### PROBLEM DETAILS
The line with "12: (314, 71, 1.43)", the line with "24: (297, 50, 1.46)", and all lines between them in the material below: return these exactly, and no others.

### DATA RECORDS

☆ ☆ ☆ ☆

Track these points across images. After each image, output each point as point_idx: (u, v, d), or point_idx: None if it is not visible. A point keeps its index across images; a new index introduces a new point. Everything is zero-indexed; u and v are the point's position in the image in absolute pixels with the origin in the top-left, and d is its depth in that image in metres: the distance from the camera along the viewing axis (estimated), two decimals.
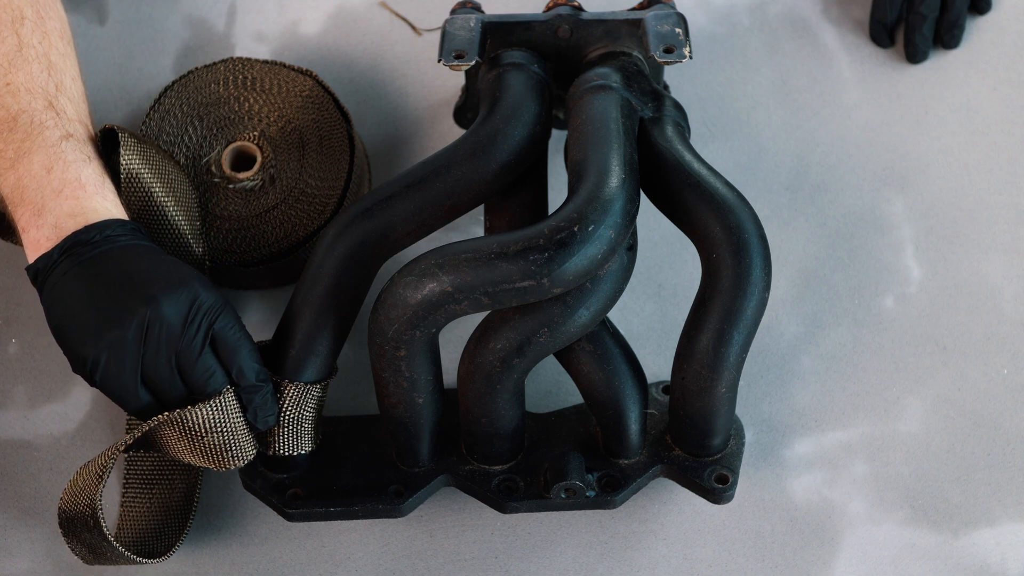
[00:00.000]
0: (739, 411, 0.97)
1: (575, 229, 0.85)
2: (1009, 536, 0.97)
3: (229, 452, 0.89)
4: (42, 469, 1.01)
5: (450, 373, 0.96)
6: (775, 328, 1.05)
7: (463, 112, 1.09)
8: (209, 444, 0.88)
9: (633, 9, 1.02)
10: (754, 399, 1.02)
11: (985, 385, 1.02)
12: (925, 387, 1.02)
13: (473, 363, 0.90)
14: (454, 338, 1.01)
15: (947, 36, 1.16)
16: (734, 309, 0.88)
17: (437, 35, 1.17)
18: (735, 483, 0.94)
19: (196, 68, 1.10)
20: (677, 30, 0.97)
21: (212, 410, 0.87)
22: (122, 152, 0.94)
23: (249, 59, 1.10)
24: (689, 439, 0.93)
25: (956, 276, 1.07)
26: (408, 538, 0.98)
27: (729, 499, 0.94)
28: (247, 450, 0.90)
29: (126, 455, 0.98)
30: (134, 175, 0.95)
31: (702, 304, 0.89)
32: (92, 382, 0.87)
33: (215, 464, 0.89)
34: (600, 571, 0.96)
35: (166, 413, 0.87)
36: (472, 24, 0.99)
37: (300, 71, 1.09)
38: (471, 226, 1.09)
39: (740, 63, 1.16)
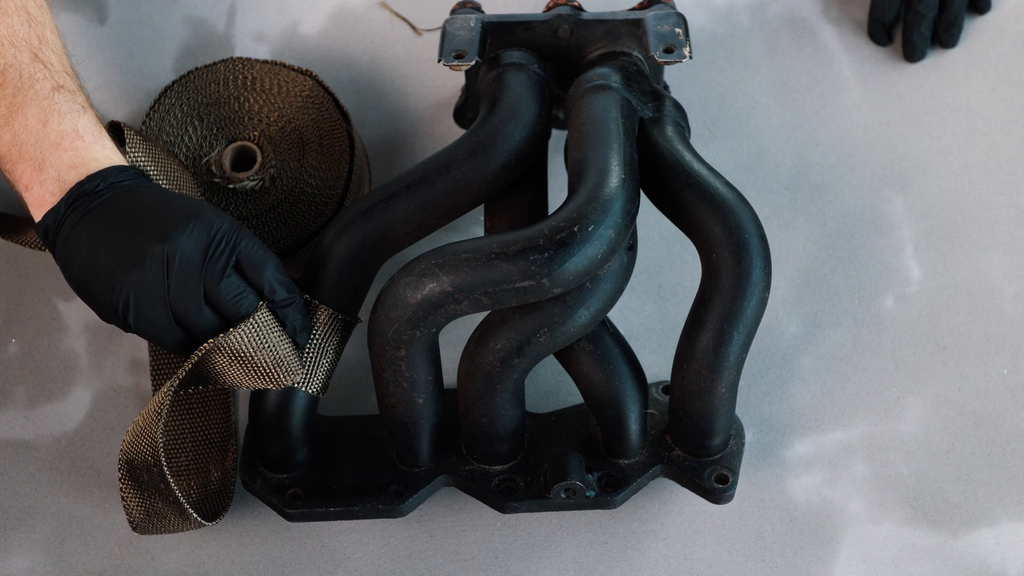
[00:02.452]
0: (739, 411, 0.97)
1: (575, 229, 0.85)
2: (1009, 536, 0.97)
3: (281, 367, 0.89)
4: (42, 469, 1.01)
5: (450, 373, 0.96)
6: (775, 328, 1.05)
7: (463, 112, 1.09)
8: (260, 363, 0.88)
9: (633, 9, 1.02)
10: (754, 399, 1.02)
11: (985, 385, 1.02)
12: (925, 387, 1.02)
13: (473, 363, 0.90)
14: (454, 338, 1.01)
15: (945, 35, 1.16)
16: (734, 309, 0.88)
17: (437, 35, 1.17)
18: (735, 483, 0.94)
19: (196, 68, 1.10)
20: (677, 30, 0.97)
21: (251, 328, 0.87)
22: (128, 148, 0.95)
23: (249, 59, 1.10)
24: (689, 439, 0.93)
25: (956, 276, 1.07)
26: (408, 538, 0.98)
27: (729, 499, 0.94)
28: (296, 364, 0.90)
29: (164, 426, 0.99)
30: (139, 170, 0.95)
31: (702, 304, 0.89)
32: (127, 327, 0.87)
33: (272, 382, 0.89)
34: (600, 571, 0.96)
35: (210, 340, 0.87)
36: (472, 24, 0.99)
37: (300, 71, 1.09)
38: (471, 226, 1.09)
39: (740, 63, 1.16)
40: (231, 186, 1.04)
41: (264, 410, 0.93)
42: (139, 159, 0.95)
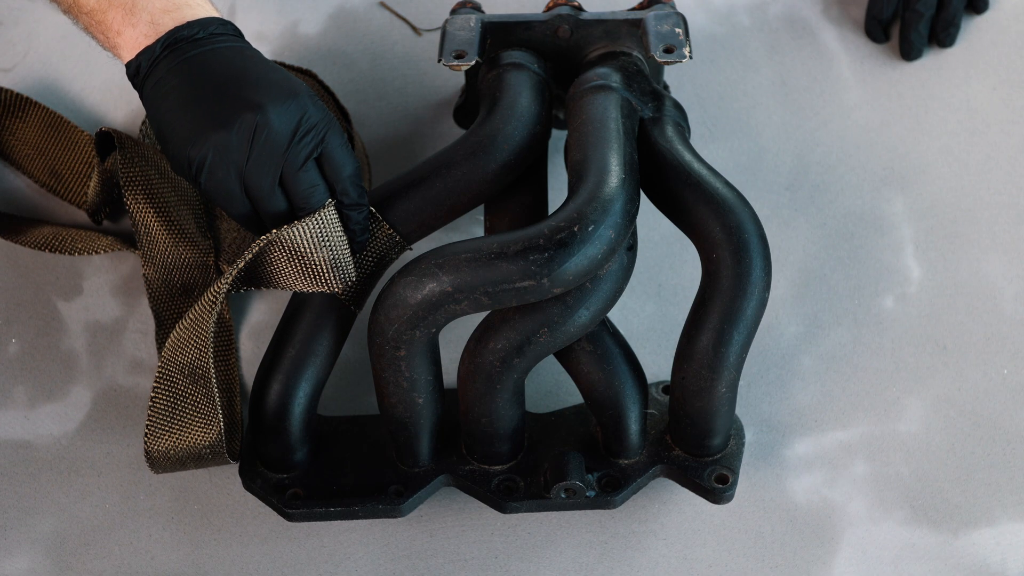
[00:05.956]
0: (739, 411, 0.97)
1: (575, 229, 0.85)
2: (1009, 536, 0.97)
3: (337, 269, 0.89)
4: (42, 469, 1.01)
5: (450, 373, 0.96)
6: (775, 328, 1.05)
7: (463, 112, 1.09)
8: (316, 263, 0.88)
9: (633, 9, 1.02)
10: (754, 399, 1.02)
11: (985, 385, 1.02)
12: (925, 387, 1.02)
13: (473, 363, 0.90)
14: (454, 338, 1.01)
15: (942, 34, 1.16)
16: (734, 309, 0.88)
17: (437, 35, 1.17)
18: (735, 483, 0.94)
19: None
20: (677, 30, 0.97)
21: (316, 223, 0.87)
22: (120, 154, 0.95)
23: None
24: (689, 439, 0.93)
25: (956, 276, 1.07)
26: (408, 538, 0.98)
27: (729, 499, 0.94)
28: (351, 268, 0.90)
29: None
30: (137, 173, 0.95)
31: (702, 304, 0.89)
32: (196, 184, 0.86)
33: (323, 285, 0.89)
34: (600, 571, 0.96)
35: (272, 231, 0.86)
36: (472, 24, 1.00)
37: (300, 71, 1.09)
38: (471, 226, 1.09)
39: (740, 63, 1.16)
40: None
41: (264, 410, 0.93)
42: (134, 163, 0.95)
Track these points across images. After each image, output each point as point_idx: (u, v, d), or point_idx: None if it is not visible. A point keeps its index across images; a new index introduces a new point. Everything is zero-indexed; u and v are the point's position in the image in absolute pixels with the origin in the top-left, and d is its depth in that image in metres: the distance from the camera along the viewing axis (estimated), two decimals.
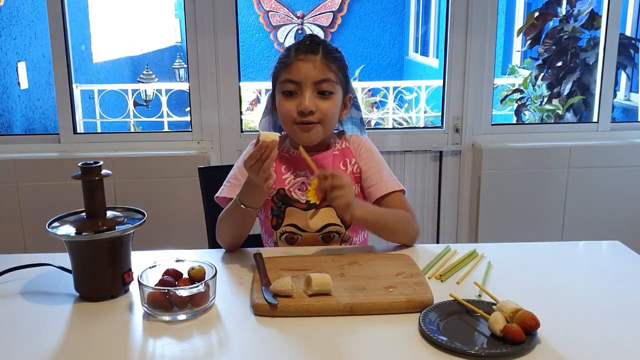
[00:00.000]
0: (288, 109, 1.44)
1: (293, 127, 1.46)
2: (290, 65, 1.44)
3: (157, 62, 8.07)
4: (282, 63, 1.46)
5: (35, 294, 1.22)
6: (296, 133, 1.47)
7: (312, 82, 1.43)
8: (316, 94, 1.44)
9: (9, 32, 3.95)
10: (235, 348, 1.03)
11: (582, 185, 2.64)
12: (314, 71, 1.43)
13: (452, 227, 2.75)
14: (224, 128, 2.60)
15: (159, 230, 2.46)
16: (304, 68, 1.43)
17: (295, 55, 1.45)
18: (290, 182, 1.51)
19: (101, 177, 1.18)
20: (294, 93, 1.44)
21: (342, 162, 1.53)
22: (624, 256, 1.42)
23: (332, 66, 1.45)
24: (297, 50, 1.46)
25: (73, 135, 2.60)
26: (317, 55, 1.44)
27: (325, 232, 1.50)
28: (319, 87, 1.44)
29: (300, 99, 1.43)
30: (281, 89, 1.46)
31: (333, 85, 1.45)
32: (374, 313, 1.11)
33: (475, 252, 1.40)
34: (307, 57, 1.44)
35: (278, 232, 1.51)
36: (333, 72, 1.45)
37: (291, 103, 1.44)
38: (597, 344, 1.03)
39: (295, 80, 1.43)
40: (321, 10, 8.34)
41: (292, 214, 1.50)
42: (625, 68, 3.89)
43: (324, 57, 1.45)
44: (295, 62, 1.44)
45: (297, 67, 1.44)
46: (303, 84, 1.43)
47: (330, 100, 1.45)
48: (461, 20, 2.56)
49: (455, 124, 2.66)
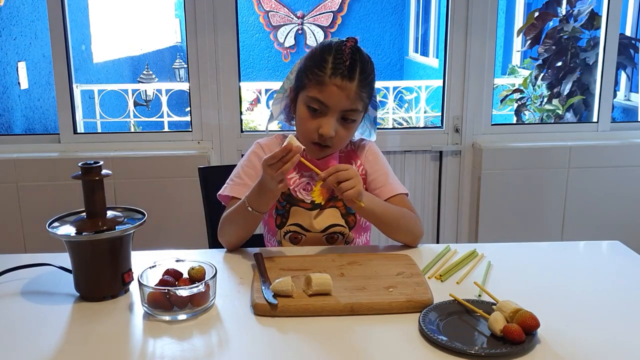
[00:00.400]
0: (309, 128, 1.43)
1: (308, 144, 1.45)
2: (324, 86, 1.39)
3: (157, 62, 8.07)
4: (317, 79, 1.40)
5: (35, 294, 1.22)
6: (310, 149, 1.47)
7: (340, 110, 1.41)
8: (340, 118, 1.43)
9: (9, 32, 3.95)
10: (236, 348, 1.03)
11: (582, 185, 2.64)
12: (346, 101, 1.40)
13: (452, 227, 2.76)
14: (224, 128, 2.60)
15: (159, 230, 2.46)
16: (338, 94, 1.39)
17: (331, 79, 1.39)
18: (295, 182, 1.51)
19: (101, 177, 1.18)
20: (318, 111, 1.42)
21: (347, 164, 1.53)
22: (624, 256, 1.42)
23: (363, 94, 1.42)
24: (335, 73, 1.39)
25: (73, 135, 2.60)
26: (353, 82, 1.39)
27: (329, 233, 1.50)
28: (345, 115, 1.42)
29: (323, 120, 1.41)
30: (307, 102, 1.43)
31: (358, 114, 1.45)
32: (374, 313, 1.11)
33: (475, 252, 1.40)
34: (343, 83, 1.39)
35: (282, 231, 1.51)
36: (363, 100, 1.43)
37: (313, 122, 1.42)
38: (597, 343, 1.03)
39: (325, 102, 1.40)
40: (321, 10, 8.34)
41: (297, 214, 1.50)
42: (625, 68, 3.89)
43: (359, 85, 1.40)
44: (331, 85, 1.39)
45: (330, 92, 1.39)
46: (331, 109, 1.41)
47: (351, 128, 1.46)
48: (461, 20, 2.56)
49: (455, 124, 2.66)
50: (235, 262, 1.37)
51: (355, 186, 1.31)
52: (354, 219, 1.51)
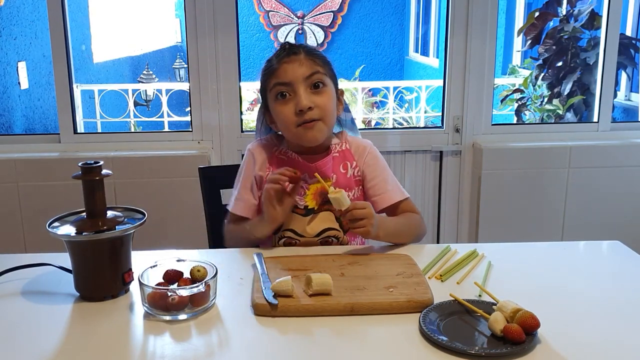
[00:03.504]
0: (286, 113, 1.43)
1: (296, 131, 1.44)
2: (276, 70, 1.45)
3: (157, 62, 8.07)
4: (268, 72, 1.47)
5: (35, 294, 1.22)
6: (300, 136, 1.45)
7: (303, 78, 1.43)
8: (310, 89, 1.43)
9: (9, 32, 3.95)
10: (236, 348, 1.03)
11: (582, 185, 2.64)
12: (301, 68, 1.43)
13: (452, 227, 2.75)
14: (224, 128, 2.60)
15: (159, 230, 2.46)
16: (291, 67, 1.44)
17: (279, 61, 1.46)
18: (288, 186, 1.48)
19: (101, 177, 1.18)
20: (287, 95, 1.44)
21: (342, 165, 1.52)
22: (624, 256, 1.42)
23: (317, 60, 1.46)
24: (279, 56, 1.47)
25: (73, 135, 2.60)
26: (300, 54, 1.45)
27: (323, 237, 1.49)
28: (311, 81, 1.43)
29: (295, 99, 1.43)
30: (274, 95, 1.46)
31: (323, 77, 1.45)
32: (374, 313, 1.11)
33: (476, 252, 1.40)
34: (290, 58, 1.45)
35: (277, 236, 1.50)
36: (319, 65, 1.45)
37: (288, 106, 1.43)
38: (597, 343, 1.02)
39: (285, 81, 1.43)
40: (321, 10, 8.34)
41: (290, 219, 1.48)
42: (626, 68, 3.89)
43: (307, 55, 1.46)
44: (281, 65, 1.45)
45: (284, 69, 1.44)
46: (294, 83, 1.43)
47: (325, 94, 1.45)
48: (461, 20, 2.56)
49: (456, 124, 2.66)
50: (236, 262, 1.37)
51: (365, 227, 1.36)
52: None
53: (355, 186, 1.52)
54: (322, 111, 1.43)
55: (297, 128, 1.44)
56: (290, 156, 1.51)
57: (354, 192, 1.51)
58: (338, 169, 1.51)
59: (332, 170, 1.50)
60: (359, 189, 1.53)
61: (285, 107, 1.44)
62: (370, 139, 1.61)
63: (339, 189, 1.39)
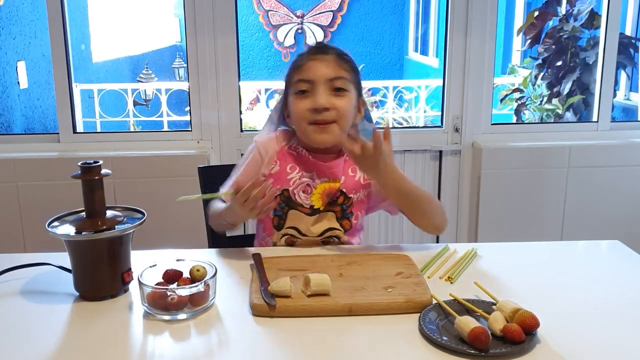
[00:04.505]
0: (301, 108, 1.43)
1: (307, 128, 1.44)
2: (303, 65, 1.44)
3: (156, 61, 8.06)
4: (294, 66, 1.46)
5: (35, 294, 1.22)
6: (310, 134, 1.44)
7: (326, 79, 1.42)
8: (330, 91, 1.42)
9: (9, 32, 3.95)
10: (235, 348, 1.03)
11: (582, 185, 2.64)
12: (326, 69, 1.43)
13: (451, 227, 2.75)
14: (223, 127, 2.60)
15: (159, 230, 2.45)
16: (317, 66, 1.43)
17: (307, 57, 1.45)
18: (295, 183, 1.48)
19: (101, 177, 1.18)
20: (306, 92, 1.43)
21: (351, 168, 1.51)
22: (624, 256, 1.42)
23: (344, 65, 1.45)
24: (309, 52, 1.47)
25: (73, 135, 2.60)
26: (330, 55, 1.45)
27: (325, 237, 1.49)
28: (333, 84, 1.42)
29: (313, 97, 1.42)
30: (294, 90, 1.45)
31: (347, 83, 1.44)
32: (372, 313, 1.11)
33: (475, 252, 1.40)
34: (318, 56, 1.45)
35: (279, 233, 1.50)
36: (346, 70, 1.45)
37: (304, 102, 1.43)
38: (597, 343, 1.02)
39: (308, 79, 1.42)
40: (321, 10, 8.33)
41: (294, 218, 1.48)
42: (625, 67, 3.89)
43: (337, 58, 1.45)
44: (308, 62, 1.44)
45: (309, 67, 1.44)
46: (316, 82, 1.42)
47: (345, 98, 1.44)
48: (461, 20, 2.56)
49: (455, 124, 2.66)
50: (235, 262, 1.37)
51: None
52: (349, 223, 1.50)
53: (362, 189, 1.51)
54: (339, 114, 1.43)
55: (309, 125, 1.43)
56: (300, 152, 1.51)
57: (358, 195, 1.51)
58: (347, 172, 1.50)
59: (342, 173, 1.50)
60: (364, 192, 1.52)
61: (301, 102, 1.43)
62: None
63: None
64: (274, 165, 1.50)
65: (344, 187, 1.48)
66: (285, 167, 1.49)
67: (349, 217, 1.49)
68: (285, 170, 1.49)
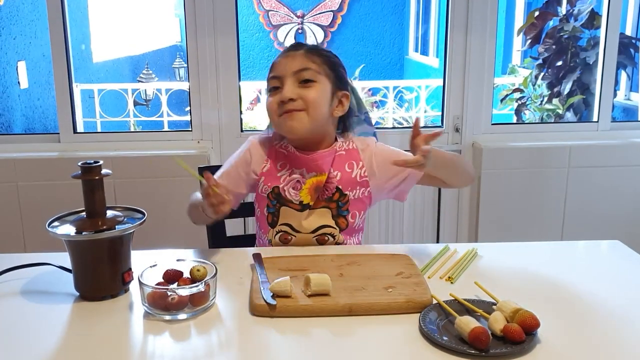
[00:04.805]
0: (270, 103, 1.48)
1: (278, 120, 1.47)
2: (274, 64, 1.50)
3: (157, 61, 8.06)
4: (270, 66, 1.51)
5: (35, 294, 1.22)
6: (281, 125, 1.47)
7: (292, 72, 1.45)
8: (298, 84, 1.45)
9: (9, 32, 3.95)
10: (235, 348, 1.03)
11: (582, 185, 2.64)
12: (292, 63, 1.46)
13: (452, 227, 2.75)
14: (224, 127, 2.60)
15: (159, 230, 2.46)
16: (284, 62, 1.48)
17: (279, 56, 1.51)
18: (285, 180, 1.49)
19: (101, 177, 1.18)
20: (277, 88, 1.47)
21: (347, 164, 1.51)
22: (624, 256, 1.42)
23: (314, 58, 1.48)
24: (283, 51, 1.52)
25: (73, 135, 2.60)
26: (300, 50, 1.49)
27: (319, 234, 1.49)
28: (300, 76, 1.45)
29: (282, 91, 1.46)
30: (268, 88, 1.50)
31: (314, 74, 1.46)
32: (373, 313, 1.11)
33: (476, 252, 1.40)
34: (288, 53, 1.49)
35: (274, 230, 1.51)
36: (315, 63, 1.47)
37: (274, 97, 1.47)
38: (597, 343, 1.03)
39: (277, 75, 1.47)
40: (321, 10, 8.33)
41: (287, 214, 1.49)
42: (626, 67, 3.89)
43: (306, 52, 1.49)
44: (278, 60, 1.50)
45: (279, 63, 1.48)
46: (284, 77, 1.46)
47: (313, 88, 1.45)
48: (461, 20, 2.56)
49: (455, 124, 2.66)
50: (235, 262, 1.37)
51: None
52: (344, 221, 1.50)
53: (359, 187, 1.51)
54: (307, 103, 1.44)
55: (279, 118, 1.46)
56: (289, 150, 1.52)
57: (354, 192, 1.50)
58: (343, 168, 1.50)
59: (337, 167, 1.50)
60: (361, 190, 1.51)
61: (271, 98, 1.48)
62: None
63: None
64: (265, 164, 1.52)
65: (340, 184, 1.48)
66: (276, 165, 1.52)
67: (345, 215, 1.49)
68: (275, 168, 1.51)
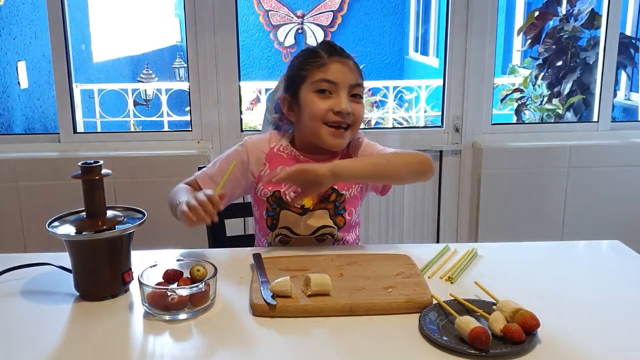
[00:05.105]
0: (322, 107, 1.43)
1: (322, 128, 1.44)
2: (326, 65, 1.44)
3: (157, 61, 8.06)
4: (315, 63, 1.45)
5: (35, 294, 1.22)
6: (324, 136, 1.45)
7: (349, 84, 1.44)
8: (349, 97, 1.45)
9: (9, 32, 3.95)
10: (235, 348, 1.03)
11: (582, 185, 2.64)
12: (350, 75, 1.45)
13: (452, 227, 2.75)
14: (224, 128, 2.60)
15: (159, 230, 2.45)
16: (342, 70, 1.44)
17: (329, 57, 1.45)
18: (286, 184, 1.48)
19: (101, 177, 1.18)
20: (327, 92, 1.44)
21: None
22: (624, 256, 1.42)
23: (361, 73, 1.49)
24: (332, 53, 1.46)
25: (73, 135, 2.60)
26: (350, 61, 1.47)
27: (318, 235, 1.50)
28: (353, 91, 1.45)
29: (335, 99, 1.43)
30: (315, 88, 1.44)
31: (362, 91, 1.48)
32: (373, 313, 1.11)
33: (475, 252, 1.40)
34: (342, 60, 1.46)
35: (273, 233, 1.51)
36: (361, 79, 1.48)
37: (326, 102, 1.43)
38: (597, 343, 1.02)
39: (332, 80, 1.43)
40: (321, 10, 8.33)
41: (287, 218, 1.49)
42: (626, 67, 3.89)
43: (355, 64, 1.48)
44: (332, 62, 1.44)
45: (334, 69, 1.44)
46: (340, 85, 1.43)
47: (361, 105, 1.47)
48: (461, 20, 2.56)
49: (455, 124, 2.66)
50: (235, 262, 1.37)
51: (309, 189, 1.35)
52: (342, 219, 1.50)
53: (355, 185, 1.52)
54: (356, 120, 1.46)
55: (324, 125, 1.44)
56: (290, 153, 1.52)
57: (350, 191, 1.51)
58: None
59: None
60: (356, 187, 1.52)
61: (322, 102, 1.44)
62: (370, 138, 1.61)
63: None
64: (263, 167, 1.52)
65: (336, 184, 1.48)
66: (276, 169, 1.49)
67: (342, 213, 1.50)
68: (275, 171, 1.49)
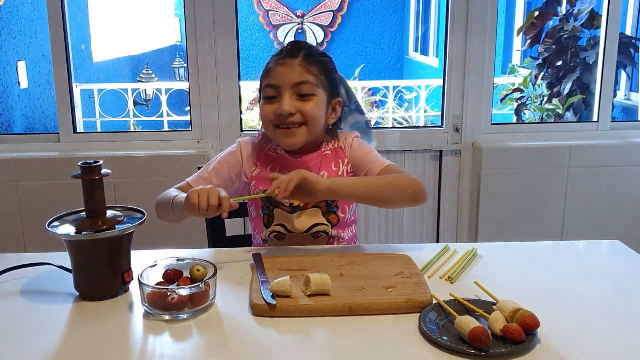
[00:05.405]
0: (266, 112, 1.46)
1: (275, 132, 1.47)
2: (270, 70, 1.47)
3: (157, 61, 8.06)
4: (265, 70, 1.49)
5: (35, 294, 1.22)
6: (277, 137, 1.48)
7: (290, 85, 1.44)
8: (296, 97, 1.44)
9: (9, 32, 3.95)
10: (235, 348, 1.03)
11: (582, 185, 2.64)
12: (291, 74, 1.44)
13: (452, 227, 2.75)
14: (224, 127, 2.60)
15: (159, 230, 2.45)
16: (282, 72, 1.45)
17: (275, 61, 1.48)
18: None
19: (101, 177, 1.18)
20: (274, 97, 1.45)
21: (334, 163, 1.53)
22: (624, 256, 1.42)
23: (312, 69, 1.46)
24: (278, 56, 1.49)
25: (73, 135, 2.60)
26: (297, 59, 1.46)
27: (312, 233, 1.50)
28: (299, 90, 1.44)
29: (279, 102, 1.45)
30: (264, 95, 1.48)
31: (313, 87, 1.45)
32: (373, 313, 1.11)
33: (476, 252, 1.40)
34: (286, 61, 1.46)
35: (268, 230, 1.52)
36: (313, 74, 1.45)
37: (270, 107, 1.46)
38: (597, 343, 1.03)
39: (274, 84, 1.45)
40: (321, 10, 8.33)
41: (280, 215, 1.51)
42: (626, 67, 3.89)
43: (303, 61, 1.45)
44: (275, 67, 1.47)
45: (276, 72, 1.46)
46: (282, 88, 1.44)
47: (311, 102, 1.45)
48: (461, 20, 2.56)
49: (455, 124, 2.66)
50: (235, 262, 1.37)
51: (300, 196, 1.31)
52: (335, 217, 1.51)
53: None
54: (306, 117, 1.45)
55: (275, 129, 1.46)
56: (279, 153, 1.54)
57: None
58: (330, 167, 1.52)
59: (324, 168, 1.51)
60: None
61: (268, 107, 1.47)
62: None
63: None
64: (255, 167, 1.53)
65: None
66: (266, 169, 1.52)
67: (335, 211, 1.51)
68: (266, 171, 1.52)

☆ ☆ ☆ ☆

### ANSWER BOX
12: (314, 71, 1.43)
13: (452, 227, 2.75)
14: (224, 128, 2.60)
15: (159, 230, 2.46)
16: (304, 68, 1.43)
17: (295, 55, 1.45)
18: (290, 182, 1.51)
19: (101, 177, 1.18)
20: (294, 93, 1.44)
21: (342, 162, 1.53)
22: (624, 256, 1.42)
23: (332, 66, 1.45)
24: (297, 50, 1.46)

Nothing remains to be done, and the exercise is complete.